Luna mengendap keluar. Sambil berjaga-jaga, siapa tahu ada orang lain yang datang memergokinya. Bisa gawat.

Aman, tidak ada orang yang berlalu lalang. Bel pulang beberapa detik lagi akan berdentang. Luna harus cepat pergi, sebelum banyak siswa keluar ruangan. Tanpa pikir panjang ia berlari, tanpa menyadari ada yang mengikutinya.

"Woi, kenapa lari?" Mata Luna memelotot. Ada yang memergokinya? Tanpa pikir panjang, ia menambah kecepatan. Berlari hingga belokan di depan saja. Tepatnya di dekat tangga menuju kelas Luna.

Luna berhenti. Napasnya memburu. Ia membungkuk sambil mencengkram lututnya. Mengambil oksigen banyak-banyak untuk menetralkan sistem respirasinya. Gila, yang tadi itu menegangkan. Ia tak menyangka akan melakukan hal nekat seperti ini.

Baru saja Luna akan menaikan kakinya untuk meniti tangga, tetapi sebuah suara membuatnya membeku. "Woi, ngapain barusan lo lari-lari!" terdengar dingin dan menusuk.

Ia berbalik perlahan, mendapati cowok tinggi dengan tatapan yang menghunus ulu hati. Tudung hoodie menutupi rambutnya yang ikal kecoklatan. Di mata Luna, cowok berhoodie hitam itu malah terlihat mengerikan. Walaupun sebenarnya dia tampan.

Dari jarak sekitar tiga meter, ia bisa merasakan aura-aura mencurigakan yang keluar dari dalam cowok itu. "Malah diem." Luna tersentak, bulu-bulu halus di tengkuknya meremang. Suara cowok beriris kecoklatan itu membuatnya merinding. Terlalu mengerikan untuk di deskripsikan. "n-nggak, pa-pa, kok."

"Pasti lo udah nyuri sesuatu dari ruang penyimpanan alat kebersihan, kan?" Luna kini membatu. Apa cowok ini melihat semua yang ia perbuat? Apakah cowok ini adalah cenayang? "K-kamu sok tahu."
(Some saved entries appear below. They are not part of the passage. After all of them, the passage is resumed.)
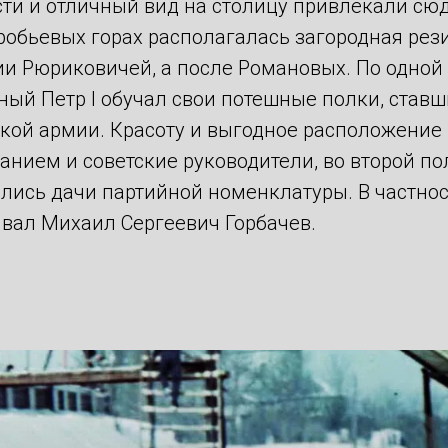
сти и отличный вид на столицу привлекали сю
оробьевых горах располагалась загородная ре
ии Рюриковичей, а после Романовых. По одной
ный Петр I обучал свои потешные полки, став
ской армии. Красоту и выгодное расположение
нием и советские руководители, во второй по
лись дачи партийной номенклатуры. В частност
ивал Михаил Сергеевич Горбачев.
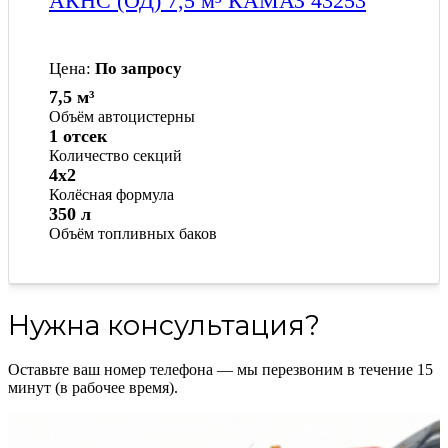
АКНС (ОД) 7,5 м³ КАМАЗ 43253
Цена:
По запросу
7,5 м³
Объём автоцистерны
1 отсек
Количество секций
4x2
Колёсная формула
350 л
Объём топливных баков
Нужна консультация?
Оставьте ваш номер телефона — мы перезвоним в течение 15
минут (в рабочее время).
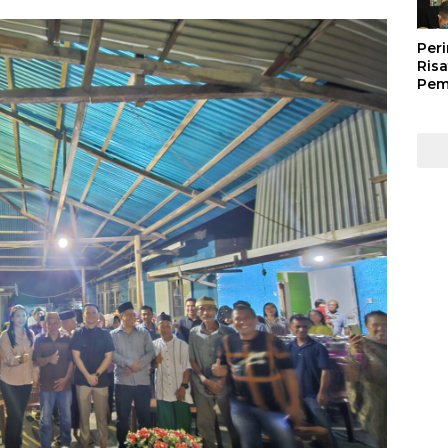
Peri
Risa
Pem
Kep
Kep
Man
202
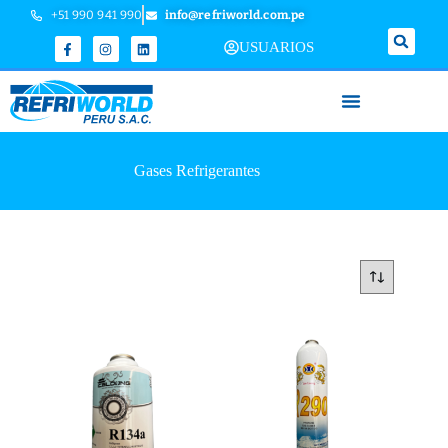
+51 990 941 990
info@refriworld.com.pe
USUARIOS
Gases Refrigerantes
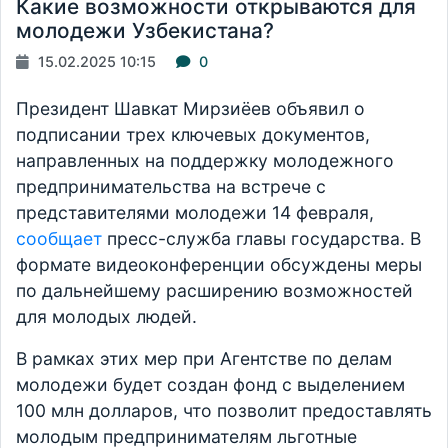
Какие возможности открываются для
молодежи Узбекистана?
15.02.2025 10:15
0
Президент Шавкат Мирзиёев объявил о
подписании трех ключевых документов,
направленных на поддержку молодежного
предпринимательства на встрече с
представителями молодежи 14 февраля,
сообщает
пресс-служба главы государства. В
формате видеоконференции обсуждены меры
по дальнейшему расширению возможностей
для молодых людей.
В рамках этих мер при Агентстве по делам
молодежи будет создан фонд с выделением
100 млн долларов, что позволит предоставлять
молодым предпринимателям льготные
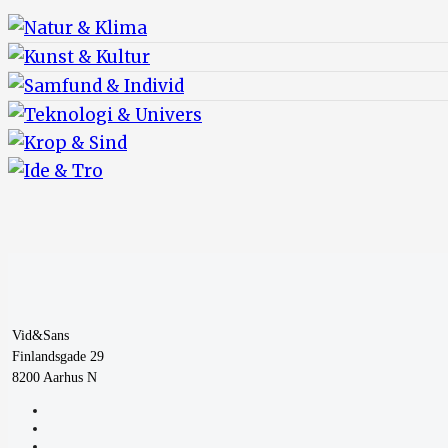
Vid&Sans
Finlandsgade 29
8200 Aarhus N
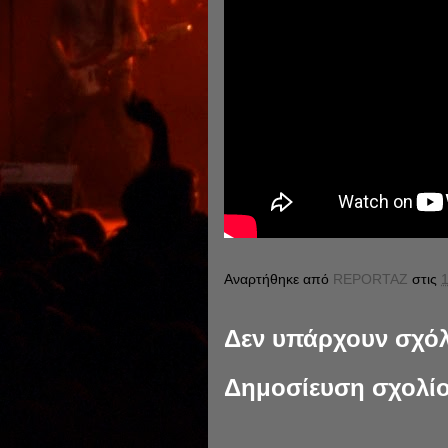
Αναρτήθηκε από
REPORTAZ
στις
1
Δεν υπάρχουν σχόλ
Δημοσίευση σχολί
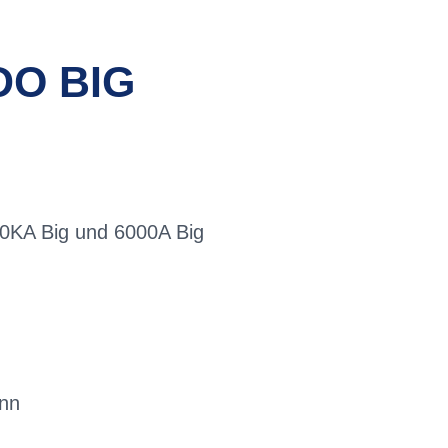
DO BIG
0KA Big und 6000A Big
ann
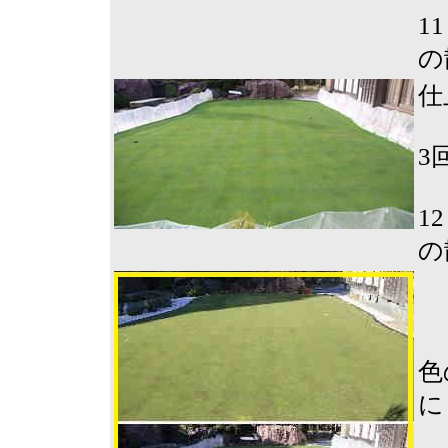
1
の
仕
3
1
の
色
に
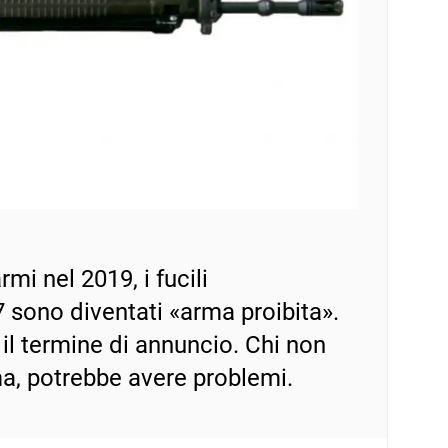
mi nel 2019, i fucili
 sono diventati «arma proibita».
 il termine di annuncio. Chi non
ma, potrebbe avere problemi.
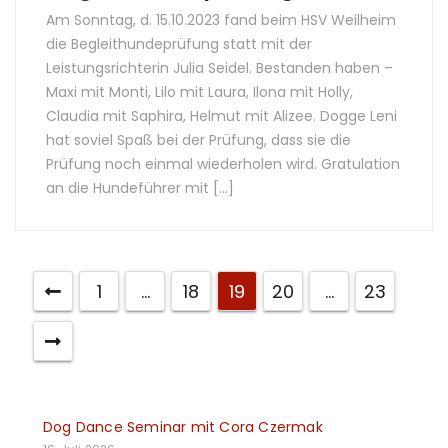
Am Sonntag, d. 15.10.2023 fand beim HSV Weilheim
die Begleithundeprüfung statt mit der
Leistungsrichterin Julia Seidel. Bestanden haben –
Maxi mit Monti, Lilo mit Laura, Ilona mit Holly,
Claudia mit Saphira, Helmut mit Alizee. Dogge Leni
hat soviel Spaß bei der Prüfung, dass sie die
Prüfung noch einmal wiederholen wird. Gratulation
an die Hundeführer mit […]
1
…
18
19
20
…
23
Dog Dance Seminar mit Cora Czermak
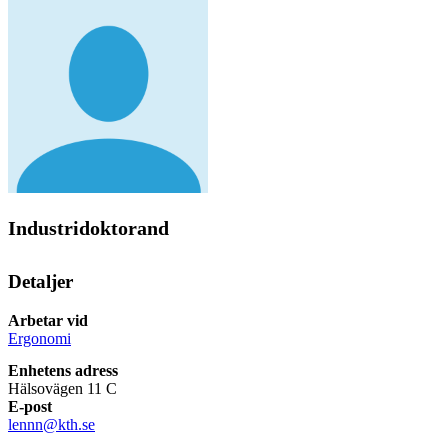
Industridoktorand
Detaljer
Arbetar vid
Ergonomi
Enhetens adress
Hälsovägen 11 C
E-post
lennn@kth.se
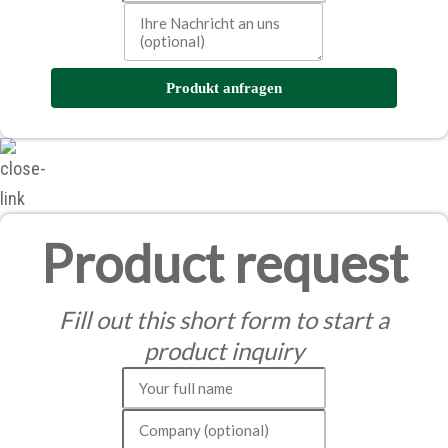
Produkt anfragen
Product request
Fill out this short form to start a
product inquiry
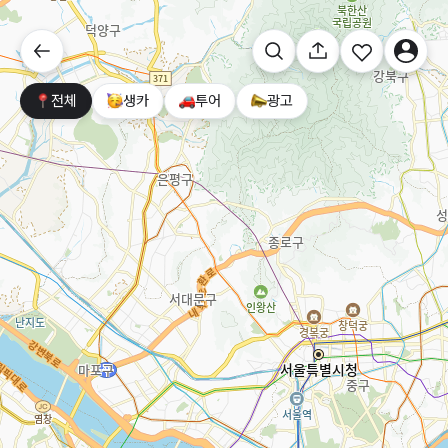
전체
생카
투어
광고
"Bukan sok tahu, tapi aku memang tahu." Sudut bibir di sebelah kirinya terangkat. Menampilkan seringai yang –Demi sepatu kumal milik cowok berhoodie itu- lebih mengerikan dari film horror.

Kaki panjangnya terangkat, melangkah mendekati Luna yang masih mematung. Berhenti dengan jarak dua buah ubin, tiba-tiba Luna merasa minder dengan tinggi badannya. Ia harus mendongkak untuk menatap cowok itu. Karena ketika ia menatap lurus, hanya kacing kemeja nomor tiga dari atas yang tertangkap oleh penglihatannya.

"Kamu lihat itu?" Dia menunjuk benda hitam menempel di sudut seberang tangga. Ah, itu kamera CCTV. Luna tahu itu. kenapa cowok di hadapannya bertingkah seolah-olah Luna murid baru. "Terus?"

Sambil terus menatap Luna, tangan cowok itu merogoh saku celana kotak-kotaknya. Mengeluarkan benda hitam yang hampir semua orang mempunyainya. Ponsel. Dia menunduk, mengoperasikannya sebentar. Lantas menujukannya kepada Luna. "I am watching you."

Sial, Luna baru ingat, cowok di depannya adalah Rigel, si keponakan kepala sekolah.